Your Birth Control Caused Post Tubal Ligation Syndrome?

by Sandra Wilson

If you suffer from post tubal ligation syndrome, you may wonder why more doctors don’t seem very interested in helping you find relief from your symptoms. You read so many stories online about all the suffering many women go through and you just wonder what is going on. It’s even more surprising when you learn that reports of PTLS have been around since the 1950s.

So, again, why is nothing being done for the most part. Let’s use an article from medicinenet.com as a source of information on why. The article says a Dr. Stephen Corson and other doctors simply think the cause is due to aging and not using birth control pills any more. In fact the article says Dr. Corson counsels women to go off birth control pills for several months before having their tubes tied.

However, this explanation has just too many women falling through the cracks. Simply put, what about the women who were in the 20s, 30s or even early 40s who had a tubal ligation right after delivering a baby? They just don’t seem to fit into this neat little answer most doctors seem to accept, if they even think about it at all.

Just check out Miranda. She is 27 now and had her tubes tied in 2003 after the birth via C-section of her daughter. That means she was 22 when she had her tubal. With all the pain she was suffering, among other symptoms, from post tubal ligation syndrome, I doubt you could put it down to aging or to birth control pills. Fortunately, she has a doctor who took good notes and who supported her in having a tubal reversal. He’s even looking more into ptls.

Now Skate is another case of a woman who had a tubal ligation surgery performed after the birth of her child in 2002. Although told the symptoms she suffered must be menopause, she simply did not buy it. After all, her mom didn’t go through menopause till she was in her 50s and Skate’s two older sisters still haven’t gone through it yet, either.

Now let’s look at Rebecca who had her surgery at the birth of her child as well. She even signed the papers for the surgery while in hard labor after having an epidural. Not exactly the best timing, I’m thinking, for clear cool reasoning nor being told about any side effects. But then most doctors don’t believe ptls to be real. As Rebecca was only 33, I don’t believe putting the post tubal ligation syndrome effects down to aging is a realistic answer either. Poor Rebecca thought she was going into early menopause at 33 due to some of the symptoms she suffered.

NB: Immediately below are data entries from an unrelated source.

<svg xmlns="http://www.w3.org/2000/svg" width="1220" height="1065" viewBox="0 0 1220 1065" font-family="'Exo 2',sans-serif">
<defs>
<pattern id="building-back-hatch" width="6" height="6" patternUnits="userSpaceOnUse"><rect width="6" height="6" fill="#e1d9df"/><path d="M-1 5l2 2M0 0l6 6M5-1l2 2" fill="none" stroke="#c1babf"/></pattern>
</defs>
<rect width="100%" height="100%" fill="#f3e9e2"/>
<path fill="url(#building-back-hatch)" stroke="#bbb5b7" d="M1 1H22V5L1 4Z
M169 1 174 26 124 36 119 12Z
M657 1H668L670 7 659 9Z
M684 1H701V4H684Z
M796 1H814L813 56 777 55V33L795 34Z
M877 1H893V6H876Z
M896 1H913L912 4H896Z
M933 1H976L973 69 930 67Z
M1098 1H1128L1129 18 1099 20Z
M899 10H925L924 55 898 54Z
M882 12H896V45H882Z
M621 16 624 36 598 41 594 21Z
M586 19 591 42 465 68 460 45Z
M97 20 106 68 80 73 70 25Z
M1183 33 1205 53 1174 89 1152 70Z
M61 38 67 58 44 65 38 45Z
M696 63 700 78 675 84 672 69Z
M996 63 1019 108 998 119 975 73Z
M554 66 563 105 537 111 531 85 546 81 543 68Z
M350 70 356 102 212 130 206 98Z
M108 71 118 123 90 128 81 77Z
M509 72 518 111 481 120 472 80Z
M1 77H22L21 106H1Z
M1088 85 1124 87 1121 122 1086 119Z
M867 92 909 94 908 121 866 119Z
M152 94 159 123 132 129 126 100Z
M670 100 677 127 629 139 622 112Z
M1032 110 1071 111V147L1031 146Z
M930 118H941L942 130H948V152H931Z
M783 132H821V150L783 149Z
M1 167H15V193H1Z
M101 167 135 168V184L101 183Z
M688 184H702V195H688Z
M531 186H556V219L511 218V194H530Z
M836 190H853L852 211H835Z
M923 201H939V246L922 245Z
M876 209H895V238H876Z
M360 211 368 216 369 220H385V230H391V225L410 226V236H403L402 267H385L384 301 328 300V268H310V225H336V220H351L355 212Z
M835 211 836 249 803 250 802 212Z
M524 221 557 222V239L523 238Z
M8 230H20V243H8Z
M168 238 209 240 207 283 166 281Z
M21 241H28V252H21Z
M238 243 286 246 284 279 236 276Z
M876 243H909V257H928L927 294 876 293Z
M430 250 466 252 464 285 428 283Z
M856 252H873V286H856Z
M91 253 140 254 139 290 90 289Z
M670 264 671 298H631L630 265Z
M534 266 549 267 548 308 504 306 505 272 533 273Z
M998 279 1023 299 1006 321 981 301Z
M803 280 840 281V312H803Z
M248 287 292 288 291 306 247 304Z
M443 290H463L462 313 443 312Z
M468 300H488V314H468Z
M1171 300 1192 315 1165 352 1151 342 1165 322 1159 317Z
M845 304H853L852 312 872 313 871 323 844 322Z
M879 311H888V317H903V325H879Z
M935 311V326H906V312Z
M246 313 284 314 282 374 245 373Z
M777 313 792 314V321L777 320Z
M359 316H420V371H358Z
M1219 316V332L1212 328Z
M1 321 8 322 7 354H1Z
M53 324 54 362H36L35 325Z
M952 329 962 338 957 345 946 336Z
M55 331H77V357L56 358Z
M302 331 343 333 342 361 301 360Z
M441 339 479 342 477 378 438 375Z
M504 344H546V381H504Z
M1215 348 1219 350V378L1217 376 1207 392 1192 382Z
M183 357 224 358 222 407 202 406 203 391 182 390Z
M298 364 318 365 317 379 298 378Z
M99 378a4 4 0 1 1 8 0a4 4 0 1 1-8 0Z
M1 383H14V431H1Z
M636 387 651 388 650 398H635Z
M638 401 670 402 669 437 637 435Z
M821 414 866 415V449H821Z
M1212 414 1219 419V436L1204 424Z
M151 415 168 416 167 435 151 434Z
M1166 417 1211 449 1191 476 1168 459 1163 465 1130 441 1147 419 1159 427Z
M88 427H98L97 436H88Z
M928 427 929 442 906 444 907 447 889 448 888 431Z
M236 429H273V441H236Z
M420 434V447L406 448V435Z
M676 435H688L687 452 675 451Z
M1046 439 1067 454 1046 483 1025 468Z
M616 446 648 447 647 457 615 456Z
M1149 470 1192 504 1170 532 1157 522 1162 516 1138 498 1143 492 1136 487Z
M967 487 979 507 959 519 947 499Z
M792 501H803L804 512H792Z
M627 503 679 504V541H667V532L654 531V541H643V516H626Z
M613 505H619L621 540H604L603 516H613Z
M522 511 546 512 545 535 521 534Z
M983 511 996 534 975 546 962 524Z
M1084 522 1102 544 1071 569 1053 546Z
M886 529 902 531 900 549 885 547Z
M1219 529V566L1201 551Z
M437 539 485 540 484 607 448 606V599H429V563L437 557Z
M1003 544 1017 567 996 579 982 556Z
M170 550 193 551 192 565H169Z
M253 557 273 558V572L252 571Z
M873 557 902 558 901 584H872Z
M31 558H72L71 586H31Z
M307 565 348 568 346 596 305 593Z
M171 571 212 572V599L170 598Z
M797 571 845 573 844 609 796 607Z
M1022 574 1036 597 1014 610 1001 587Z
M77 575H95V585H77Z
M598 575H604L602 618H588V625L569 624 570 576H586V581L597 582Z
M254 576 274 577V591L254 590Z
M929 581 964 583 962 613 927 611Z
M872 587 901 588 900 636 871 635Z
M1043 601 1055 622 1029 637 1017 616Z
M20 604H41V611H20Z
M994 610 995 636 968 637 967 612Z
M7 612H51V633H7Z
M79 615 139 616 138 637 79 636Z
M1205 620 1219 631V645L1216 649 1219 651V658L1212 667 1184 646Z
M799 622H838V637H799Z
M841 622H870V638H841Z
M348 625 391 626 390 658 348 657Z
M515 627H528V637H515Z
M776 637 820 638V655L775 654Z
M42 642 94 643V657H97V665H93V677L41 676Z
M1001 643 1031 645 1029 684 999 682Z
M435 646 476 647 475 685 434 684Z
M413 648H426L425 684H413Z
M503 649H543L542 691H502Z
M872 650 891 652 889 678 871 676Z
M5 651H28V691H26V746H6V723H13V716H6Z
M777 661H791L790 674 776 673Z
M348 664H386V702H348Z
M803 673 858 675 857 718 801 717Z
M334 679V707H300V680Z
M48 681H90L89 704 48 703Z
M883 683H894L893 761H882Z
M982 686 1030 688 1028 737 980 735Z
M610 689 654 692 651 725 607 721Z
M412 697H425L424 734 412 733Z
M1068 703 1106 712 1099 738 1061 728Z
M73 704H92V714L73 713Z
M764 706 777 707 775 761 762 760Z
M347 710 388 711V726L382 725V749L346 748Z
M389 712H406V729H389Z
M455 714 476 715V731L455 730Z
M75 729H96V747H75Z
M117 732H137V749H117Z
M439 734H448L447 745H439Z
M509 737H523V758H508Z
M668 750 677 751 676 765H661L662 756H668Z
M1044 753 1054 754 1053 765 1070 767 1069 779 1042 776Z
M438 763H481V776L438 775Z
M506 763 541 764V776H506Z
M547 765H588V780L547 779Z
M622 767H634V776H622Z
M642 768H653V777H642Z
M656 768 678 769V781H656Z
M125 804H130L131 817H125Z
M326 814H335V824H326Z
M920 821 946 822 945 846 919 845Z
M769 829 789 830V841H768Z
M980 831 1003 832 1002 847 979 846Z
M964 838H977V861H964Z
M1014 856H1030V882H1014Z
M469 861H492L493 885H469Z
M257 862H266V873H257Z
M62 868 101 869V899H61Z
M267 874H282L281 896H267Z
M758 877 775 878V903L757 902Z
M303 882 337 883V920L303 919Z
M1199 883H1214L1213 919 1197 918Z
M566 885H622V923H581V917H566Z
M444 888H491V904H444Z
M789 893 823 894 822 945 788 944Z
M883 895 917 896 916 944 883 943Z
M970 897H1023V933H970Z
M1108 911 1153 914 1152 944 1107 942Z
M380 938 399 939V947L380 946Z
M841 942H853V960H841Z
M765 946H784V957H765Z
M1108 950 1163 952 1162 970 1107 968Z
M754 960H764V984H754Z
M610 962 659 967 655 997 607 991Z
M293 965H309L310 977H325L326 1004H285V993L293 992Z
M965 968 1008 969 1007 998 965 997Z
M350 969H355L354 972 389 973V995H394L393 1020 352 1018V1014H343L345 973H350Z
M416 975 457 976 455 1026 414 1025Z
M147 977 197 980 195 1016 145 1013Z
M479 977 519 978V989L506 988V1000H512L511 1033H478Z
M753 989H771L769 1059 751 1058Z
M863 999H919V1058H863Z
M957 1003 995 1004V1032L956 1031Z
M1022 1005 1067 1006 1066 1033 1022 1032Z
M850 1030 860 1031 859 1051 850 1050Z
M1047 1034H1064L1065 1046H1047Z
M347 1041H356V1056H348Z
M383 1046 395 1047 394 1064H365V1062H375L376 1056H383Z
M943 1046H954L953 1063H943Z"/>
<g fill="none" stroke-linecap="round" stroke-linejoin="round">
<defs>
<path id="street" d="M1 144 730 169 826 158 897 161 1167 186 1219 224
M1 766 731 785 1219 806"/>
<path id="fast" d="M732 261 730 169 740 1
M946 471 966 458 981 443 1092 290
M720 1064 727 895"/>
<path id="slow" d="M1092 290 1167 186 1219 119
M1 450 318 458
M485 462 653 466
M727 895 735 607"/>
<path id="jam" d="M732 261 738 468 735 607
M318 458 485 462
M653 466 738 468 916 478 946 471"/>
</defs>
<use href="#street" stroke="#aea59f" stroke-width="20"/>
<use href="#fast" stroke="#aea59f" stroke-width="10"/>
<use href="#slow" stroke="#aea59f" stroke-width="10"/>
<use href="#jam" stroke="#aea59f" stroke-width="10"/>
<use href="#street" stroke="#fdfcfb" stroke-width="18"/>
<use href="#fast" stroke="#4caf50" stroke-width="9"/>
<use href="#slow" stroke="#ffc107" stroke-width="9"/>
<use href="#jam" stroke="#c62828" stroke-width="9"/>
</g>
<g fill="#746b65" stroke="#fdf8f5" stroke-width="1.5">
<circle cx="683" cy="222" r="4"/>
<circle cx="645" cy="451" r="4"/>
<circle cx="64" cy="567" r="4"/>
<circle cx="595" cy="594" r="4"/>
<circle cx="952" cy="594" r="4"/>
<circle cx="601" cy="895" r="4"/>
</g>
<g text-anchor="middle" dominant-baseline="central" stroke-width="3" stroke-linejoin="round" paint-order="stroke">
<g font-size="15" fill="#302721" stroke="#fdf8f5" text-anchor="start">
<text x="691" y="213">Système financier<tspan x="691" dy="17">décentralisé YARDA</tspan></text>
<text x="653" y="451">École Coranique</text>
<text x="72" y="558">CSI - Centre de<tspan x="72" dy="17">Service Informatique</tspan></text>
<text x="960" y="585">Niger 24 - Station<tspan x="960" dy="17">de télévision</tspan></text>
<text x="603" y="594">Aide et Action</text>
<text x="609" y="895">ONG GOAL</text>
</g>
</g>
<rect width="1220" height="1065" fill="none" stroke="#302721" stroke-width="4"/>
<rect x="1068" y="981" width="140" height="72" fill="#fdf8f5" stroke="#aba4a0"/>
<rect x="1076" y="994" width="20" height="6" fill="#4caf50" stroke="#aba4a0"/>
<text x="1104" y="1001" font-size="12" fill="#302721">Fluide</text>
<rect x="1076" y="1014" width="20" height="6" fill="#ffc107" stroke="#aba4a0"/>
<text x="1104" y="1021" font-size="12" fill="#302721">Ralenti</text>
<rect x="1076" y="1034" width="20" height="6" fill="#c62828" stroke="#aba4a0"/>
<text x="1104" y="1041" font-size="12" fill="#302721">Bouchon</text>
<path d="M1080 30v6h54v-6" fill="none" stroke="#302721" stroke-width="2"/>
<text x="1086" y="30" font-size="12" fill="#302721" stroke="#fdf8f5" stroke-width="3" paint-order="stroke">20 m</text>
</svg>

If we go back to the article from medicinenet.com, you can read that many women are put onto birth control after the tubal ligation surgery to control the symptoms they experience. Seems rather a strange way to do things. Isn’t tubal ligation supposed to be birth control? But the women still have to take pills to control symptoms that are side effects of the surgery? Well, certainly that proves that birth control pills, or more precisely going off them after the surgery, are the cause of all the symptoms.

But living on birth control pills to control the symptoms or just living with the symptoms are not the only choices available to post tubal ligation syndrome sufferers. One other option is having a hysterectomy. You should research this option and find out the side effects of it. The other option is to have things put back the way they were or as best as can be done. This is done via a tubal reversal. Do your research to find the best tubal reversal doctor you can.